On the realism of Arctic Ocean transports in CMIP6

This contribution evaluates key components of the Arctic energy budget as represented by the Coupled Model Intercomparison Project Phase 6 (CMIP6) against reanalyses and observations.

The Arctic regions are characterized by a net energy loss to space, which is balanced by northward heat transports in atmosphere and ocean. Mean and variability in the oceanic northward heat transports have major impacts on the state and change of the Arctic Ocean and sea ice. Therefore, an accurate representation of oceanic transports in climate models is a key feature to realistically simulate the Arctic climate. However, the nature of curvilinear ocean model grids and the variety of different grid types used in the CMIP ensemble, make the calculation of oceanic transports on their native grids difficult and time consuming. We developed new tools that enable the precise calculation of volume, heat, salinity and ice transports through any desired oceanic sections or straits for a large number of CMIP6 models as well as ocean reanalyses. Our tools operate on native grids and hence avoid biases that often arise from interpolation to regular grids. Those tools will be made available as open-source Python package enabling easy and effortless calculations of oceanic transports.

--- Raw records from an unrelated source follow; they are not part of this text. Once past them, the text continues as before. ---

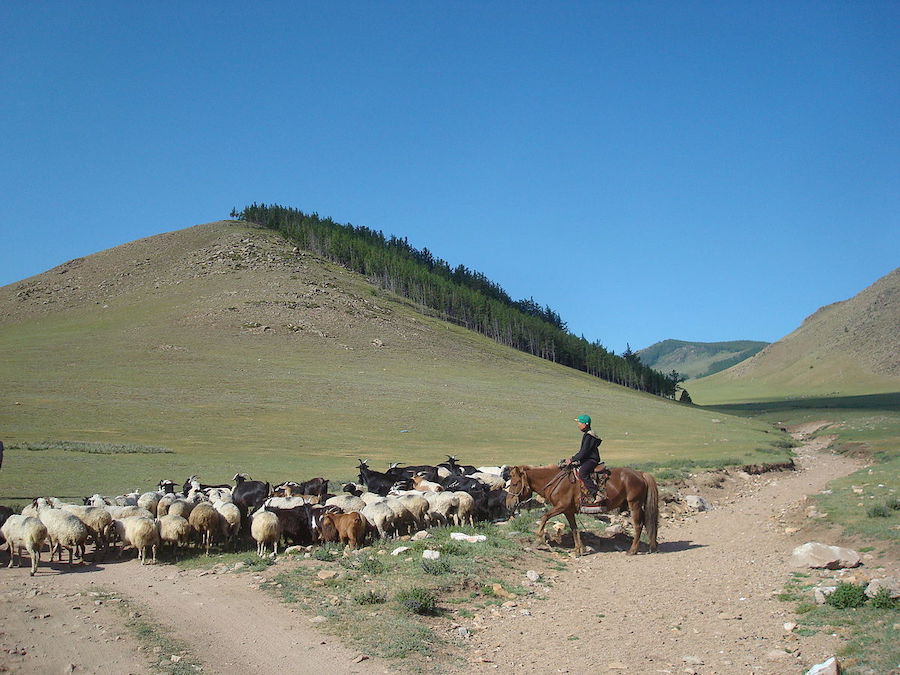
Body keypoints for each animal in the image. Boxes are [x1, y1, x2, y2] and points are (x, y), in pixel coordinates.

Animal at [506, 468, 660, 556]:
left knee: (638, 525)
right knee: (646, 523)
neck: (556, 482)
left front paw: (540, 539)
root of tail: (641, 474)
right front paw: (579, 550)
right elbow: (574, 528)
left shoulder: (560, 507)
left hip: (634, 503)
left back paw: (632, 551)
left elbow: (544, 517)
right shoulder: (568, 511)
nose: (508, 504)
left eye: (514, 484)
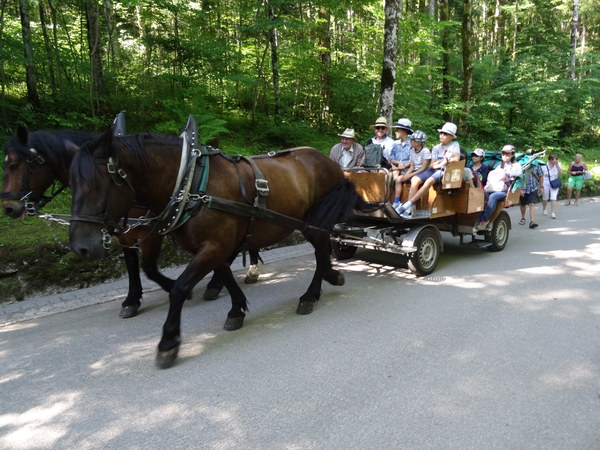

In the work presented here, we use the newly developed tools to compare oceanic heat transports (OHT) through the main Arctic gateways from CMIP6 models and reanalyses to those gained from observations and analyze them concerning their annual means, seasonal cycles and trends. We find strong connections between the Arctic’s mean state and lateral OHT, with variations in OHT having major effects on the sea ice cover and ocean warming rate.

Results help us to understand typical model biases. For instance, many models feature systematic biases in oceanic transports in the Arctic main gateways, e.g., some models feature to high sea ice extents due to the underestimation of heat transports entering the Arctic through the Barents Sea Opening. Using those results it is possible to generate physically based metrics to detect outliers from the model ensemble, which may be useful in reducing the spread of future projections of Arctic change.